### DATA TO PROCESS
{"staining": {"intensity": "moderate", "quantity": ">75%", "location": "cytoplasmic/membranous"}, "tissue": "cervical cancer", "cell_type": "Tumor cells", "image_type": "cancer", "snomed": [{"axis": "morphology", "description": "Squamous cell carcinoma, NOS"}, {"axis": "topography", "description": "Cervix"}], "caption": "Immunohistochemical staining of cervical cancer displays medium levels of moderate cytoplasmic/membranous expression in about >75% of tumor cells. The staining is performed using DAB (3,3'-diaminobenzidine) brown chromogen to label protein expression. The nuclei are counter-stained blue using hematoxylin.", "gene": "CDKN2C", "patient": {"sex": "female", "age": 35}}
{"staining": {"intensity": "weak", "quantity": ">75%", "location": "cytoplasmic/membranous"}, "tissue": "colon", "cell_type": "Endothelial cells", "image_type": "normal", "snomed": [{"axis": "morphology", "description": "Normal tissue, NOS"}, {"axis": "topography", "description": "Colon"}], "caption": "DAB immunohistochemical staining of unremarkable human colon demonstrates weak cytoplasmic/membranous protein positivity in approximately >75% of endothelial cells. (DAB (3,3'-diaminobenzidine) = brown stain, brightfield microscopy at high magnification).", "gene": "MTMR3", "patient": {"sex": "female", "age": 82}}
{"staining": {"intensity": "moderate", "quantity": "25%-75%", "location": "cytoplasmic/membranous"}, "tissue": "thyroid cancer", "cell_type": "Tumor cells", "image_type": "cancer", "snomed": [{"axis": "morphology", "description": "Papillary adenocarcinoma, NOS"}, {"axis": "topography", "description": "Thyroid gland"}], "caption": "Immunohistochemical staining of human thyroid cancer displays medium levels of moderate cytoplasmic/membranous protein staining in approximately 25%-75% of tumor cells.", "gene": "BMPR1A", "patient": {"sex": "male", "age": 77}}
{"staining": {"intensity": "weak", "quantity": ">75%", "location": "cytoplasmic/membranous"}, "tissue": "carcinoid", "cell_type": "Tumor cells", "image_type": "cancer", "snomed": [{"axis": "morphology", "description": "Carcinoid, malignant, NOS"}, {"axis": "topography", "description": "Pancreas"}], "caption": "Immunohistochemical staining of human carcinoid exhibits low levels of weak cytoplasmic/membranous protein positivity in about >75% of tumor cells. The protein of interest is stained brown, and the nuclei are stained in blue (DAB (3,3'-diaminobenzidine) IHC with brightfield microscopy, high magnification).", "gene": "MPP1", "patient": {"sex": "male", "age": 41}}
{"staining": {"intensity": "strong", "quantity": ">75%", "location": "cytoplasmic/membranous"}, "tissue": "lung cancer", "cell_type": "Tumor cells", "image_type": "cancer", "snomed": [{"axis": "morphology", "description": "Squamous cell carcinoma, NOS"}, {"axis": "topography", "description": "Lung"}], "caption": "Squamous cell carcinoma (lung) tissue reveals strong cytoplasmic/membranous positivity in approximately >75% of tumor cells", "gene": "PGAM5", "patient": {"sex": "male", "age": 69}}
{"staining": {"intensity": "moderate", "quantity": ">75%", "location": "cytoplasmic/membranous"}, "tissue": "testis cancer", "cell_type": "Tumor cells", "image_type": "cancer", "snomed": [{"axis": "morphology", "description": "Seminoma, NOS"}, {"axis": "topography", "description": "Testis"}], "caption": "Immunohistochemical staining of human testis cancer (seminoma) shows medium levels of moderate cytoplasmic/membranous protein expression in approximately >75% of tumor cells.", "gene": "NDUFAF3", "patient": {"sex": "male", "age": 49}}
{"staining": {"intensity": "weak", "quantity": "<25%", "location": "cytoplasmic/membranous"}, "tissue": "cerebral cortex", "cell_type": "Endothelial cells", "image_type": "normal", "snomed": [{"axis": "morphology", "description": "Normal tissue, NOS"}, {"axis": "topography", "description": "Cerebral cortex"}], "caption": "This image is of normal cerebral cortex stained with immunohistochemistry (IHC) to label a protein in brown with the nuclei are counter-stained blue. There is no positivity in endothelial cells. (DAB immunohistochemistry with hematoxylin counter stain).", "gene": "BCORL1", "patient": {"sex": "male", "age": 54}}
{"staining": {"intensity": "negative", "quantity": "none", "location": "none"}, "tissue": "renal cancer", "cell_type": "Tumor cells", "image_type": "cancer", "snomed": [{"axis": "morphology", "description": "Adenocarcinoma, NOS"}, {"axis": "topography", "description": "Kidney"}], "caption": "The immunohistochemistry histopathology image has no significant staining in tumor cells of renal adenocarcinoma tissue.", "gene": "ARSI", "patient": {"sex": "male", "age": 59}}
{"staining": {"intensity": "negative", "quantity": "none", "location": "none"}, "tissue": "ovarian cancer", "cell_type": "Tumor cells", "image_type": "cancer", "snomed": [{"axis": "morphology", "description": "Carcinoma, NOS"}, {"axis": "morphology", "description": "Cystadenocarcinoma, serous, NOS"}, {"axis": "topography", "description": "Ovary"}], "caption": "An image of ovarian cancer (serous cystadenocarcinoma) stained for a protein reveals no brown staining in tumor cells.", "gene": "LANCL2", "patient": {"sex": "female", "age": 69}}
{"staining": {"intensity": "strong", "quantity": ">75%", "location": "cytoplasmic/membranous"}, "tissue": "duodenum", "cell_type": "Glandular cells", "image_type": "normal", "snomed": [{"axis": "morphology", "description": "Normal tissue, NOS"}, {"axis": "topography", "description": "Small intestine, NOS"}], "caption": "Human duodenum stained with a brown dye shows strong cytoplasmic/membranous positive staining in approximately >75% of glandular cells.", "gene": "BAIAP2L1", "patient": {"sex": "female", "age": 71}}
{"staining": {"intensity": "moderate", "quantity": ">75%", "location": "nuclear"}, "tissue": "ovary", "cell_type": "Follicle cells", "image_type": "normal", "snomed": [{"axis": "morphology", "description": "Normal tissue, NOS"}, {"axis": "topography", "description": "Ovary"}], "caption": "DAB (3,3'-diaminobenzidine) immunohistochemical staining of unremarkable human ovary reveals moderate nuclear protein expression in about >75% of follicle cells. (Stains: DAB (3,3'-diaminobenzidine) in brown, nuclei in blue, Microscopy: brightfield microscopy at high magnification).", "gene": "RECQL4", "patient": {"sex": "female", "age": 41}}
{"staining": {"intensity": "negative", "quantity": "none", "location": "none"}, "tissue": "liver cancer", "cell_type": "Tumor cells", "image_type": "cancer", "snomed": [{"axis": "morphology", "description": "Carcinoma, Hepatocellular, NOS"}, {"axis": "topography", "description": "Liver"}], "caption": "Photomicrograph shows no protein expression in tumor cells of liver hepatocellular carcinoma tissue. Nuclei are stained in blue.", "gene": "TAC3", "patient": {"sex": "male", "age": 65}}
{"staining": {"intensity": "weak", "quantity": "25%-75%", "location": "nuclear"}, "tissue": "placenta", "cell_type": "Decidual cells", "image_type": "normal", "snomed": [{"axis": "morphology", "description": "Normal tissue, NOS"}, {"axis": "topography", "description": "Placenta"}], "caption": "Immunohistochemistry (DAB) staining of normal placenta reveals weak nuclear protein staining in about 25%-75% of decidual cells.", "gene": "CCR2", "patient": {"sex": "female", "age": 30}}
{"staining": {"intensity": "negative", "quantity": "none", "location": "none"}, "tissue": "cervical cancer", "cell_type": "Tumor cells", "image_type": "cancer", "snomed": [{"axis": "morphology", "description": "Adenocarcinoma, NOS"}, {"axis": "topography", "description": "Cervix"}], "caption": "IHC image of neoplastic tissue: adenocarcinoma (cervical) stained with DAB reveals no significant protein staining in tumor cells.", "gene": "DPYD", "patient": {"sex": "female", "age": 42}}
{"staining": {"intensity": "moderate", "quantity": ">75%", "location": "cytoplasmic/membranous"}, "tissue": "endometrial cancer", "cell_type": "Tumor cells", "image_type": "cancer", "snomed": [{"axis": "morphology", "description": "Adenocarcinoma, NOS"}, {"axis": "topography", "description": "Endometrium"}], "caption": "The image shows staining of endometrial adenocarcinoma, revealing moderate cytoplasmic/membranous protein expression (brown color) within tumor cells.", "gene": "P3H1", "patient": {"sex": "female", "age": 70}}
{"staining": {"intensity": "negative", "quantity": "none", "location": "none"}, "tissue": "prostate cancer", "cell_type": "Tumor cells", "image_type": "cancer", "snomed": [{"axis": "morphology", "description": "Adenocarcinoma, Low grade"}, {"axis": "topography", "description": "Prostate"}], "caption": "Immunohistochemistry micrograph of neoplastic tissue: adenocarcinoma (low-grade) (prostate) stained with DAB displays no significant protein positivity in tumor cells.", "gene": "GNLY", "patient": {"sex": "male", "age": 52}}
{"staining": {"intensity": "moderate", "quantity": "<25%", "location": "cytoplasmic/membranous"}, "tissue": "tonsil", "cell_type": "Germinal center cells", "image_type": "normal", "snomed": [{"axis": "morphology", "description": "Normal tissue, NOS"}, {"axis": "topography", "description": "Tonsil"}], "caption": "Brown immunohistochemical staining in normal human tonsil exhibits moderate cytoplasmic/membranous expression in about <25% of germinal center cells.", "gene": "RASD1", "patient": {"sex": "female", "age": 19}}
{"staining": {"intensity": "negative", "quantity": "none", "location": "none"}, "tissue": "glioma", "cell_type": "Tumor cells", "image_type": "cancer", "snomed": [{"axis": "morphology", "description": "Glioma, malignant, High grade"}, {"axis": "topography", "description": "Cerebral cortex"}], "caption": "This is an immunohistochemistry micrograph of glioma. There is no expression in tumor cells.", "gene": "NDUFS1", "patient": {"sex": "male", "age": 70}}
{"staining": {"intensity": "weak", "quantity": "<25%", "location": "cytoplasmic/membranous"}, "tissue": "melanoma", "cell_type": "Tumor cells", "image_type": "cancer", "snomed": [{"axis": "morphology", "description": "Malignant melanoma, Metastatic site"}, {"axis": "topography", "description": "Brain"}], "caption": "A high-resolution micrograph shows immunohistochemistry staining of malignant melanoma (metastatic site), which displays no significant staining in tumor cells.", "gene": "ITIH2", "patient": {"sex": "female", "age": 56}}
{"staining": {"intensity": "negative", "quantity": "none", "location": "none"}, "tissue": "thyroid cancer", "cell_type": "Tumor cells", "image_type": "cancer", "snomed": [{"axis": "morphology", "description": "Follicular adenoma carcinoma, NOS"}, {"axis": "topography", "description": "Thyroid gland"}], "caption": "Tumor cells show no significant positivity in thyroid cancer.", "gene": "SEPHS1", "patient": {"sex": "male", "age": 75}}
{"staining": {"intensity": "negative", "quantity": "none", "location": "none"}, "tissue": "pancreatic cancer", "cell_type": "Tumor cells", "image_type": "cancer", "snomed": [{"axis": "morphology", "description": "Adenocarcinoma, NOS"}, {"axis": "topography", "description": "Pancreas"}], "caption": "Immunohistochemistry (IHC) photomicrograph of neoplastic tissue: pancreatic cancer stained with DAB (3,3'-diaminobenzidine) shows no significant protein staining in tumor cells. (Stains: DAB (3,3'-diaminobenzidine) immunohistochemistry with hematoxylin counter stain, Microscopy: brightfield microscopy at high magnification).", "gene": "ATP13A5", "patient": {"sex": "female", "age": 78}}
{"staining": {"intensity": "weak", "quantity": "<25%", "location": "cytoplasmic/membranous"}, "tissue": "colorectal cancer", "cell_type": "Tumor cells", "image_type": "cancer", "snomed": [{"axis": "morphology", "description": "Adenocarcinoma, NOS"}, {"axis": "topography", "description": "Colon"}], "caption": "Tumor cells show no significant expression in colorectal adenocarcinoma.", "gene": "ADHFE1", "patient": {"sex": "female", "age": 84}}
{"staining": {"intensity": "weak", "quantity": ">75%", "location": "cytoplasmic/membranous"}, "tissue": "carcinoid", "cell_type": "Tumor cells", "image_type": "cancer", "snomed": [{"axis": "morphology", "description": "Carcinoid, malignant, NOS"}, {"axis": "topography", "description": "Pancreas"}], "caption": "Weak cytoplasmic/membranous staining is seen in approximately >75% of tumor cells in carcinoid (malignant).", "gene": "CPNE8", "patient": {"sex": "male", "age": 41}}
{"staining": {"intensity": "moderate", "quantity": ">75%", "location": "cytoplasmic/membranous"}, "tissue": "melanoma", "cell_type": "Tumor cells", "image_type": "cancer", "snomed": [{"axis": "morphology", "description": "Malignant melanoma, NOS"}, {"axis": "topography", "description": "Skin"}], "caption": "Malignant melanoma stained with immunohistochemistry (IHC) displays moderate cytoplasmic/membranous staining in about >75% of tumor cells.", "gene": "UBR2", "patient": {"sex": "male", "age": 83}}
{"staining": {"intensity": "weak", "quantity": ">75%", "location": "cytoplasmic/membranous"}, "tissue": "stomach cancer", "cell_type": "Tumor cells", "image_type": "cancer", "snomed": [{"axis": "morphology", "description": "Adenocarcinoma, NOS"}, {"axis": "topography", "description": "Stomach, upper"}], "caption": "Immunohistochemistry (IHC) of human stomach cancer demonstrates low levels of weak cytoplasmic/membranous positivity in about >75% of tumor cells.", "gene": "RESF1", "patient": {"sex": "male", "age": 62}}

### ASSIGNMENT
Among the lines above, find the one with "of human carcinoid" and the one with "cell carcinoma (lung)". Quote both and everything between them, exactly.

### ANSWER FOR THIS EXERCISE
{"staining": {"intensity": "weak", "quantity": ">75%", "location": "cytoplasmic/membranous"}, "tissue": "carcinoid", "cell_type": "Tumor cells", "image_type": "cancer", "snomed": [{"axis": "morphology", "description": "Carcinoid, malignant, NOS"}, {"axis": "topography", "description": "Pancreas"}], "caption": "Immunohistochemical staining of human carcinoid exhibits low levels of weak cytoplasmic/membranous protein positivity in about >75% of tumor cells. The protein of interest is stained brown, and the nuclei are stained in blue (DAB (3,3'-diaminobenzidine) IHC with brightfield microscopy, high magnification).", "gene": "MPP1", "patient": {"sex": "male", "age": 41}}
{"staining": {"intensity": "strong", "quantity": ">75%", "location": "cytoplasmic/membranous"}, "tissue": "lung cancer", "cell_type": "Tumor cells", "image_type": "cancer", "snomed": [{"axis": "morphology", "description": "Squamous cell carcinoma, NOS"}, {"axis": "topography", "description": "Lung"}], "caption": "Squamous cell carcinoma (lung) tissue reveals strong cytoplasmic/membranous positivity in approximately >75% of tumor cells", "gene": "PGAM5", "patient": {"sex": "male", "age": 69}}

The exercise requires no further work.